Concretely, the most important items to monitor are quarterly free cash flow conversion relative to capex and acquisitions, the pace of net‑debt reduction (or stabilization), DAC commissioning timelines and unit economics, and the robustness of offtake contracts and verification regimes. Improvements on those fronts would validate the strategic pivot; continued FCF erosion or project delays would raise questions about timing and financing risk.
Key takeaways#
Occidental’s FY2024 results show a company that retained high margins even as headline profit and free cash flow softened while it financed a meaningful step‑up in investment. Revenue fell to $27.10B (-4.34% YoY) and net income to $3.04B (-34.95% YoY), while net debt rose +$5.49B to $24.97B to fund acquisitions and DAC build‑out. The firm’s vertically integrated DAC posture (capture IP + storage + pre‑sold offtakes) is one of the sector’s most advanced commercial plays, but the path to economic scale requires sustained execution and favorable offtake pricing.

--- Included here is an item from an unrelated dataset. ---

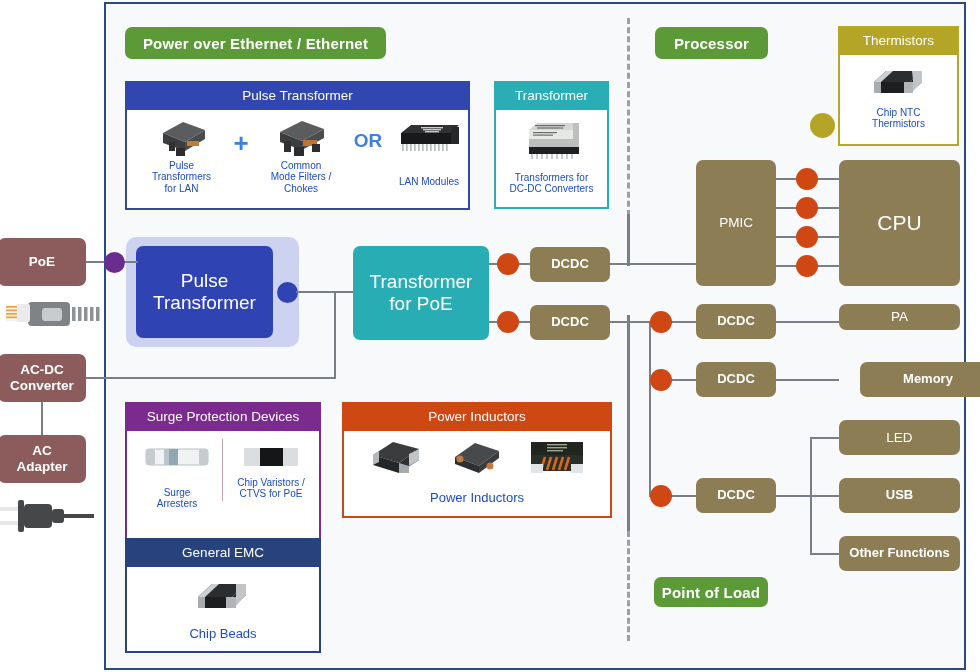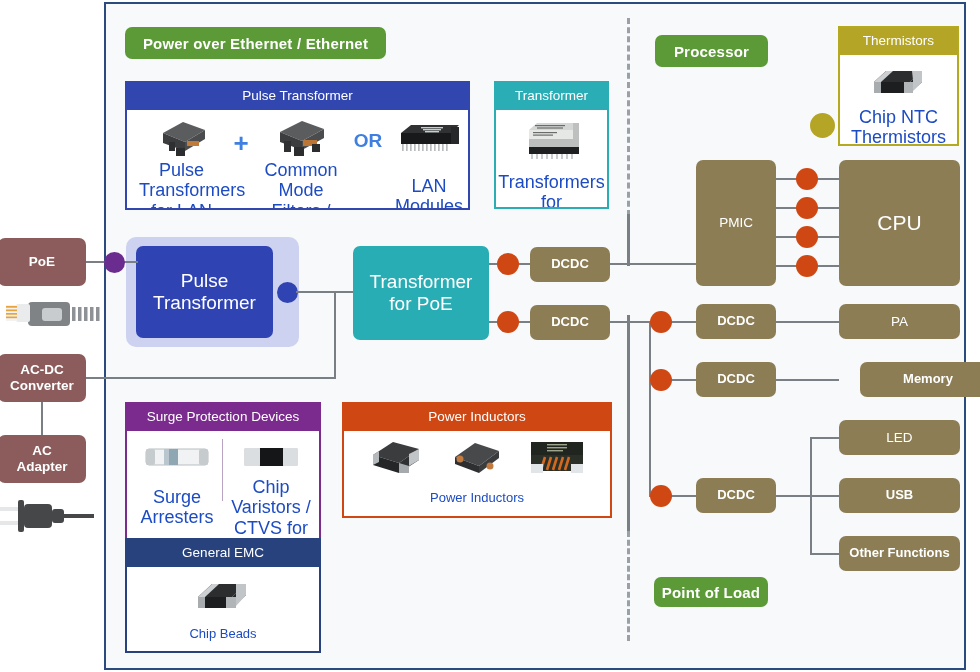"Processor" div.abs { margin-top: 8px -> none }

Occidental remains a cash‑generative operator with a strategic ambition that, if executed, could change the mix and cyclicality of future earnings. The next 12–24 months of cash‑flow data, DAC commissioning milestones and offtake monetization will be decisive in determining whether these investments convert into durable value or simply raise the firm’s operating and financing risk.
(For full line‑item detail, see Occidental’s FY2024 financial statements filed 2025‑02‑18 and public SEC filings: https://www.sec.gov/cgi-bin/browse-edgar?CIK=0001001227. Background on the company’s DAC strategy and Carbon Engineering acquisition is available in corporate disclosures and public summaries including Occidental’s company resources and industry coverage such as the company Wikipedia entry.)